What model of human cognition is "incorrect"? And is it the one presented by Marcus, or a strawman?

> But if you want to genuinely influence the direction of the field, you have to lead by example and produce novel/interesting research results

Are you claiming Marcus has produced no interesting research results?

> not by kvetching in The New Yorker that your favorite approach is not getting enough attention

Why use the term "kvetching"? I'm curious.

> What model of human cognition are you claiming is "incorrect"? And is it the one presented by Marcus, or are you strawmanning?

The model of human cognition I'm referring to is the hybrid connectionist-symbolic one that Marcus is well known for advocating (are YOU strawmanning? lol). I'm criticizing it for being more a theoretical model than one grounded in the physical realities of the brain, which of course no one really understands. Proposing a research program on that basis requires a high burden of proof.

> Are you claiming Marcus has produced no interesting research results?

Yes I am claiming that, if the benchmark for "interesting" is deep learning.

There are indeed areas where deep learning is limited, and hybrid approaches could be superior. I would argue that there is not even close to enough evidence that a hybrid approach has improved generalizable power.

> Why use the term "kvetching"? I'm curious.

Huh? I guess it's the term my mother would use.

>the physical realities of the brain, which of course no one really understands.

No-one in machine learning, yeah, because machine learners mostly don't take neuroscience classes ;-).

> The model of human cognition I'm referring to is the hybrid connectionist-symbolic one that Marcus is well known for advocating

> I'm criticizing it for being more a theoretical model than one grounded in the physical realities of the brain, which of course no one really understands

You're contradicting yourself. On the one hand, you claim Marcus' model is "incorrect". On the other, you claim there's insufficient evidence either way. Which is it?

> are YOU strawmanning? lol

Do you know what the term "strawmanning" means? What could I possibly be strawmanning since I was asking for clarification?

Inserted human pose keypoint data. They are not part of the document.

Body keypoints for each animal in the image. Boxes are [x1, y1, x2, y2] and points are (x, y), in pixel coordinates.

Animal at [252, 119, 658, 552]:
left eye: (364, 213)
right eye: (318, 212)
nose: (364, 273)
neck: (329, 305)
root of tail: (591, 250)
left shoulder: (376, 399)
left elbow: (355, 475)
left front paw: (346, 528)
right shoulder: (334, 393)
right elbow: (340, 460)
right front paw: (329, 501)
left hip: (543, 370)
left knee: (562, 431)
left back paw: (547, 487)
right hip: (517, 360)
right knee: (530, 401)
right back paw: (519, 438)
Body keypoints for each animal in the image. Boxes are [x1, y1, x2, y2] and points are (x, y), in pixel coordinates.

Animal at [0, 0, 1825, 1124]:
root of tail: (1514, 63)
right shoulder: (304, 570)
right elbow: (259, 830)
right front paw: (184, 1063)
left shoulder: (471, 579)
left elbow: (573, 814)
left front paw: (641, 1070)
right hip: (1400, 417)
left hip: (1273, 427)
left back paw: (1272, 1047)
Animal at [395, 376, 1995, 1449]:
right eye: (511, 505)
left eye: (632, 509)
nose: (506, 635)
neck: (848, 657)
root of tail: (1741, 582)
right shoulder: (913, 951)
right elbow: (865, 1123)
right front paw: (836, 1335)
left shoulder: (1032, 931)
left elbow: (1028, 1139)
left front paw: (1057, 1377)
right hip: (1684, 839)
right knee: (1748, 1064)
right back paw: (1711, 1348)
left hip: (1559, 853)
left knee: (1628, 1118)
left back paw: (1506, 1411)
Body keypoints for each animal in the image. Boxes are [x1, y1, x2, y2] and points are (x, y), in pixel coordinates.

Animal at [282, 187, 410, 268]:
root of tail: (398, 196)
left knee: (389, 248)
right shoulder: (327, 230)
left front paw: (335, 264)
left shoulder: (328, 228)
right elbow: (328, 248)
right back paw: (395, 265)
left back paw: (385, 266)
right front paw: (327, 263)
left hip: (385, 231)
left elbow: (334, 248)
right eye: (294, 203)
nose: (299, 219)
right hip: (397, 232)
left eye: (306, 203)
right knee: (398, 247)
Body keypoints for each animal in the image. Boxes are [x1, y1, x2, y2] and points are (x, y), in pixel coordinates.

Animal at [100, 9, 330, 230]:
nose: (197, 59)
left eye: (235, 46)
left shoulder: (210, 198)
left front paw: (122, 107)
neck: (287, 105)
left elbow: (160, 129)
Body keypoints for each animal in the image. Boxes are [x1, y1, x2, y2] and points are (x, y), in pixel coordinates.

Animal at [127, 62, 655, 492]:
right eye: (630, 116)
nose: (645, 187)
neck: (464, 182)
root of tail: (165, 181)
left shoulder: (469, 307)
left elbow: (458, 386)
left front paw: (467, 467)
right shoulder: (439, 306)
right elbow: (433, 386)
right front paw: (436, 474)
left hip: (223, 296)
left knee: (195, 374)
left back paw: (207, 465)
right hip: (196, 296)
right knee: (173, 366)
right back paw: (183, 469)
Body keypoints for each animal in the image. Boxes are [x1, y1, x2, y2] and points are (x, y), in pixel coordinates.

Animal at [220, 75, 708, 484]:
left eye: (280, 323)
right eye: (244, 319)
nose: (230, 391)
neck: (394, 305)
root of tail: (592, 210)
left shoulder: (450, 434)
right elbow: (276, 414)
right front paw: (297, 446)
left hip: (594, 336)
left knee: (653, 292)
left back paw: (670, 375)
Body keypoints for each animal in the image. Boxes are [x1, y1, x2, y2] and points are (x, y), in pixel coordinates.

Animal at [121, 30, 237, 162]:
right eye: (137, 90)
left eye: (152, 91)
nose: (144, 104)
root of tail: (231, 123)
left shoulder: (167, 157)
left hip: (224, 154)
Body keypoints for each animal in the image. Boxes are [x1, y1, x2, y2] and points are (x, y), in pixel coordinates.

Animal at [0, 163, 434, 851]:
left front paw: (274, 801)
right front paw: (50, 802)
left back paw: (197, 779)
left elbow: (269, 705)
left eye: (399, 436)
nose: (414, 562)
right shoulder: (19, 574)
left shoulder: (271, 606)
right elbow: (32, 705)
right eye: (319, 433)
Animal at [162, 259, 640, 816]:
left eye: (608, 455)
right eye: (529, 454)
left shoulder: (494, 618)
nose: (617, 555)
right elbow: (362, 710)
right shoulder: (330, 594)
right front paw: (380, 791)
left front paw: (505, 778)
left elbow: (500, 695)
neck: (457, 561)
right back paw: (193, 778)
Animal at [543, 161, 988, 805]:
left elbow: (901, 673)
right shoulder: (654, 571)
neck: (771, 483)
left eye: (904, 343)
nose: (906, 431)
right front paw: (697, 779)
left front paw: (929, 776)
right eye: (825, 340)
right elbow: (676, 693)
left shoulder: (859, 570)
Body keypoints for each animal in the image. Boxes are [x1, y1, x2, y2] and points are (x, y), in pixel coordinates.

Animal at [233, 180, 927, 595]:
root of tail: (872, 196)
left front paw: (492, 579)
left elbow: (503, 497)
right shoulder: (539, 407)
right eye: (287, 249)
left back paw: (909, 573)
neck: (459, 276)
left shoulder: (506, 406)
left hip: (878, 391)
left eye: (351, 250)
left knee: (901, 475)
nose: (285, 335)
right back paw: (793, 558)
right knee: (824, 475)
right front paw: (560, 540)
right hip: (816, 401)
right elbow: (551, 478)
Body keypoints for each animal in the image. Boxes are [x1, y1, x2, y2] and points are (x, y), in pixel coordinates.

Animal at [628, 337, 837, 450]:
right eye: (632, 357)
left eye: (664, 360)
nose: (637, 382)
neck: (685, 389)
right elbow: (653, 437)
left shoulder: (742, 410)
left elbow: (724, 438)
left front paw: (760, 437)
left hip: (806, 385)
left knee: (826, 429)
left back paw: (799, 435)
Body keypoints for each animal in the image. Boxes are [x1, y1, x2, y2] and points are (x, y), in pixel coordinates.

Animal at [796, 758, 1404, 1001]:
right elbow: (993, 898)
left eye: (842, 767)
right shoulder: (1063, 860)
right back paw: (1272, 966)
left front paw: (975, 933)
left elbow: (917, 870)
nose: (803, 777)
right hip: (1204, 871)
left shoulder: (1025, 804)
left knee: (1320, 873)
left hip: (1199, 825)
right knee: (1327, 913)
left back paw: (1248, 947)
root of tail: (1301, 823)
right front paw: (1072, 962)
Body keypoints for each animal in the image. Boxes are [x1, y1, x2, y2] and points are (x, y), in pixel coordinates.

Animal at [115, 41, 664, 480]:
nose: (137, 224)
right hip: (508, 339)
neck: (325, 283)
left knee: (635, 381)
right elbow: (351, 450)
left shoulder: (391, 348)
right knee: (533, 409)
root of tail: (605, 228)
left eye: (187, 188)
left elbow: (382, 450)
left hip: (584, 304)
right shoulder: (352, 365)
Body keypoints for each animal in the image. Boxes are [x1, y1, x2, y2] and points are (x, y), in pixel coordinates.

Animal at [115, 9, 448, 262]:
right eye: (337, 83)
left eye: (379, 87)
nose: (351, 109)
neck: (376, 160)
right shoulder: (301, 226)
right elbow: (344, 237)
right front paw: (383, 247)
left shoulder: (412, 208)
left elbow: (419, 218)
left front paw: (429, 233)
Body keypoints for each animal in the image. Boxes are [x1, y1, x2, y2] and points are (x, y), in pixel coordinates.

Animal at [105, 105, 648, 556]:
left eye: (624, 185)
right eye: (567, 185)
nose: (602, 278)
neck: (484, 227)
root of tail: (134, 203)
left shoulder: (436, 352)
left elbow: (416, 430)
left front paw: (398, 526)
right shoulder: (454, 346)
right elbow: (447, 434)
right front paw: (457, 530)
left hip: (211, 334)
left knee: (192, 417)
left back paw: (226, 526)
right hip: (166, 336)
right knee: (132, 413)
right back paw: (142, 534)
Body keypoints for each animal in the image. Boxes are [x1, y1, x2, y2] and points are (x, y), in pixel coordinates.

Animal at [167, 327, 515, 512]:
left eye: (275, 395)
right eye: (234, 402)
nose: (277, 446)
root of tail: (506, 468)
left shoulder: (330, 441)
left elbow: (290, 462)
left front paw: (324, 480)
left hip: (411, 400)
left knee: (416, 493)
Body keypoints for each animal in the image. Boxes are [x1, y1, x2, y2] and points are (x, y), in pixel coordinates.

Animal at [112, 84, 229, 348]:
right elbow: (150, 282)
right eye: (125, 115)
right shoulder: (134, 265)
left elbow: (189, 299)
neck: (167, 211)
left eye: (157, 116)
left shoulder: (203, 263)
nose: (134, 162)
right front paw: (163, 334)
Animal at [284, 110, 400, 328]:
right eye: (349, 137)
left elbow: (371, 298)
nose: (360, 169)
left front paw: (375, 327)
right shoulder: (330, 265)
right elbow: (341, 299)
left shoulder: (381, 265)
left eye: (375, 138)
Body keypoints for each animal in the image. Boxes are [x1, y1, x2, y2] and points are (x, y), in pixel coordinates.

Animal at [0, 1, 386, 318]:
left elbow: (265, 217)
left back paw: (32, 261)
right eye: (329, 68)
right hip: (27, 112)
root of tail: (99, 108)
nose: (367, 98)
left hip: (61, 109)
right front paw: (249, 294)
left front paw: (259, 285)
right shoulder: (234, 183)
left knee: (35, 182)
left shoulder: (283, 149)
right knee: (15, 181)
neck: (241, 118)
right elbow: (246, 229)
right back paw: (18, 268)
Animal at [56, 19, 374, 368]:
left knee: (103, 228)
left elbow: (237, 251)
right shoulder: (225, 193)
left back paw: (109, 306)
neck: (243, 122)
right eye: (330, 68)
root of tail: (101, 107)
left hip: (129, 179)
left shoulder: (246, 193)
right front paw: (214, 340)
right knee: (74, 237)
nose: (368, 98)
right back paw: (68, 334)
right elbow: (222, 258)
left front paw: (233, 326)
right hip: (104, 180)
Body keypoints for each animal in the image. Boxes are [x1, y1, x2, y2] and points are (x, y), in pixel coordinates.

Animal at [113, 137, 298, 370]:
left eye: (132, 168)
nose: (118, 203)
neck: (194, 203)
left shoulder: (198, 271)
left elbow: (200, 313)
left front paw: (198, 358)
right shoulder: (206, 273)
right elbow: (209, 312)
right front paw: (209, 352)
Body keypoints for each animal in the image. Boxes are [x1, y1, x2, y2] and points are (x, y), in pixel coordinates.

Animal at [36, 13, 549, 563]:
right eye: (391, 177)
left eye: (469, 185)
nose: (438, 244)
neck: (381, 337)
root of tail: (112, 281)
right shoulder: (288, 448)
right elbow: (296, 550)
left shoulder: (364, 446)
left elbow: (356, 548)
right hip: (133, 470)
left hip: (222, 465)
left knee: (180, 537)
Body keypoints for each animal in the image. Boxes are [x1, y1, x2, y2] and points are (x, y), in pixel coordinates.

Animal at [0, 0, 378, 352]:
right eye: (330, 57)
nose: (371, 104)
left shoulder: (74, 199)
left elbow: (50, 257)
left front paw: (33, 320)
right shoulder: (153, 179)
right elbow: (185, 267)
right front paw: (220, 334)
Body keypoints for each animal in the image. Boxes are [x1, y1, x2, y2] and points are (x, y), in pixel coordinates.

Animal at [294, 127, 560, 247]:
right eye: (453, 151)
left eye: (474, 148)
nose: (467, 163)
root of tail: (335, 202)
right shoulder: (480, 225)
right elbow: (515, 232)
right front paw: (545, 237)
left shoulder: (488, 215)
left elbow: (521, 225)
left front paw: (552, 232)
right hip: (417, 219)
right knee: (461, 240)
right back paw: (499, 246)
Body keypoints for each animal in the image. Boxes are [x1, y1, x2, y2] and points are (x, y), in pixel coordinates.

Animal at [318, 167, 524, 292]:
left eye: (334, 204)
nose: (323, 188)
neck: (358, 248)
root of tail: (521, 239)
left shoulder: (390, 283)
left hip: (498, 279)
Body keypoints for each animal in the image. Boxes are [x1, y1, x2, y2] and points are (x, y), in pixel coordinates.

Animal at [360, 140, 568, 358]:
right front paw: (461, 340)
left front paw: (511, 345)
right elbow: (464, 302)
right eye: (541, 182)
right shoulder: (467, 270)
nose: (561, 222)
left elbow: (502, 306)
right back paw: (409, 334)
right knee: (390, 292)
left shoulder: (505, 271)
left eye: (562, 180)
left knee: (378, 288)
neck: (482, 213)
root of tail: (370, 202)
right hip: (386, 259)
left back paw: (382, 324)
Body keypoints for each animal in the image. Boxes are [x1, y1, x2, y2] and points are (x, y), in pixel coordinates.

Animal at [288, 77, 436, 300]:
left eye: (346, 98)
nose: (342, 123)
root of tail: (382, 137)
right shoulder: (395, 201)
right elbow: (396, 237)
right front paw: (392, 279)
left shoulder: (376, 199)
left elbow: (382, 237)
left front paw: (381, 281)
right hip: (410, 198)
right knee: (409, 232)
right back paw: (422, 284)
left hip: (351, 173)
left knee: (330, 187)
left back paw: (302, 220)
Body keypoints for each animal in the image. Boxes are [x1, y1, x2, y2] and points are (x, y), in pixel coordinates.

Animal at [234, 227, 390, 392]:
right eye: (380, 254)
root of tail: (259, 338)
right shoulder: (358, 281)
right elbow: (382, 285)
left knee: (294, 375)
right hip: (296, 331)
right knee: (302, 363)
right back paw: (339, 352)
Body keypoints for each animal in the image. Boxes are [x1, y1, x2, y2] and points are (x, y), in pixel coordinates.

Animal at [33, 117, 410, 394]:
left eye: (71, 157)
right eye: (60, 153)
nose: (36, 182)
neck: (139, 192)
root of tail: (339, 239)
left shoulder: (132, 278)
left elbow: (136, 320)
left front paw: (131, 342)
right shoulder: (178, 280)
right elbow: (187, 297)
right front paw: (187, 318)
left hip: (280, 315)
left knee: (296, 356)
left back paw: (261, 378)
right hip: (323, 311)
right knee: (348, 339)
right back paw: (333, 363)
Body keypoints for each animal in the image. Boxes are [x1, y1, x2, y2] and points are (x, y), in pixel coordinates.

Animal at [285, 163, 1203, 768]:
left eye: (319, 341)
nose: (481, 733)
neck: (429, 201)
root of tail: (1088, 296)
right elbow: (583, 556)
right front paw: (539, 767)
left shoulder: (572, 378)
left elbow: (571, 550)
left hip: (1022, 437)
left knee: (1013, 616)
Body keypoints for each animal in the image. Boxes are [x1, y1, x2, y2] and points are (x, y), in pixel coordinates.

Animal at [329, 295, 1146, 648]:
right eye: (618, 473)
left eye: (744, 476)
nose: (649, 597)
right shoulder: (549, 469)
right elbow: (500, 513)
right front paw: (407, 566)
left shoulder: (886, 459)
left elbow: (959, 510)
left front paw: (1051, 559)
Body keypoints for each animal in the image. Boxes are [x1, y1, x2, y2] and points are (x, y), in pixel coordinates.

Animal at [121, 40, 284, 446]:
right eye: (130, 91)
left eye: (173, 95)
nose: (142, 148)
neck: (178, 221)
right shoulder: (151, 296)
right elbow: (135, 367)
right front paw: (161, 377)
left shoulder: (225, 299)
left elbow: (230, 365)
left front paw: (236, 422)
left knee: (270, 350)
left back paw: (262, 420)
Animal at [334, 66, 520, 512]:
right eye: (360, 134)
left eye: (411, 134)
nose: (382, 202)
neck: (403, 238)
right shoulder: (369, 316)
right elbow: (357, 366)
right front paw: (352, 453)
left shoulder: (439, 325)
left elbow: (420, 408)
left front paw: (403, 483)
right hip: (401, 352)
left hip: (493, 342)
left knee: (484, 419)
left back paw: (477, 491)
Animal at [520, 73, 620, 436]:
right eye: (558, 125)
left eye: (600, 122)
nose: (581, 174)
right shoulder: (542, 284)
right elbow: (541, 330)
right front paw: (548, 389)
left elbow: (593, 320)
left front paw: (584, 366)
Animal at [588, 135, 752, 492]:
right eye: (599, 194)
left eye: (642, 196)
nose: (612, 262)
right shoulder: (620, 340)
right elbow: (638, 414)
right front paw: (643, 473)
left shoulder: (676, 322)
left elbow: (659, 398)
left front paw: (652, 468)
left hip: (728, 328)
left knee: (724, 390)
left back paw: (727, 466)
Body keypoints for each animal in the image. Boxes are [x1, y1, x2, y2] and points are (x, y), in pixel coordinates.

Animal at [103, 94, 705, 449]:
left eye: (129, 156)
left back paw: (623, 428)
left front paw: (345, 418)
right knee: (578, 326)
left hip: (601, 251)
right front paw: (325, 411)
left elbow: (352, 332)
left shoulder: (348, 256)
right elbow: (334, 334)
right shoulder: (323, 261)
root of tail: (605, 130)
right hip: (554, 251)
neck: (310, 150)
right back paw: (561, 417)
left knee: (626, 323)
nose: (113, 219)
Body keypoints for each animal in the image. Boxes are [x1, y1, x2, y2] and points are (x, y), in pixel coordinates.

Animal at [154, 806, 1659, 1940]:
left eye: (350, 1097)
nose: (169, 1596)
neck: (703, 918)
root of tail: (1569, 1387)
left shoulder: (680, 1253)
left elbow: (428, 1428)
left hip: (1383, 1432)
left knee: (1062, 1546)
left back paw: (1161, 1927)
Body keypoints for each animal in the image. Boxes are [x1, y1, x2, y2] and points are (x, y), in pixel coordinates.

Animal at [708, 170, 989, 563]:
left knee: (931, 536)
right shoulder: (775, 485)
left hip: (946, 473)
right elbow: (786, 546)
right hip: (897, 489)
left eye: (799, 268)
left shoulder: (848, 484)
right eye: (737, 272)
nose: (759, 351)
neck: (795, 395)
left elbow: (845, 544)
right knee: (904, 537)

> Proposing a research program on that basis requires a high burden of proof.

As opposed to...?

> Yes I am claiming that, if the benchmark for "interesting" is deep learning.

"Deep learning" isn't the correct benchmark since that's what Marcus is critiquing (to some extent) in the first place.

> I would argue that there is not even close to enough evidence that a hybrid approach has improved generalizable power.

Then you'd be wrong. Here's a good place to start your research:

http://science.sciencemag.org/content/331/6022/1279

> Huh? I guess it's the term my mother would use.

Your mother taught you to describe scientific debate as "kvetching"? That's disappointing.

Can you please stop posting to HN in the flamewar style? You've been doing it a lot. We want thoughtful dicussion here, not gotcha vendettas here.

In particular, your comments have broken this guideline: "Please respond to the strongest plausible interpretation of what someone says, not a weaker one that's easier to criticize. Assume good faith."

https://news.ycombinator.com/newsguidelines.html

> Can you please stop posting to HN in the flamewar style? You've been doing it a lot.

Can you clarify? How have I "been doing it a lot"? And how was my comment "in the flamewar style"?

> Please respond to the strongest plausible interpretation of what someone says, not a weaker one that's easier to criticize.

Which part of the GP's comment do you think I'm unfairly interpreting?

Here are other recent cases: https://news.ycombinator.com/item?id=18503013, https://news.ycombinator.com/item?id=18447094, https://news.ycombinator.com/item?id=18378261. That is what we're asking you not to do.

HN threads are supposed to be thoughtful conversation—not cross examinations or verbal boxing matches, let alone setups to make other people look bad.

> Are you claiming Marcus has produced no interesting research results?

Not the OP, but I'm not familiar with Marcus' contributions. What would you consider his top contributions? Are they all purely theoretical, or is there something that's already been applied in the real world?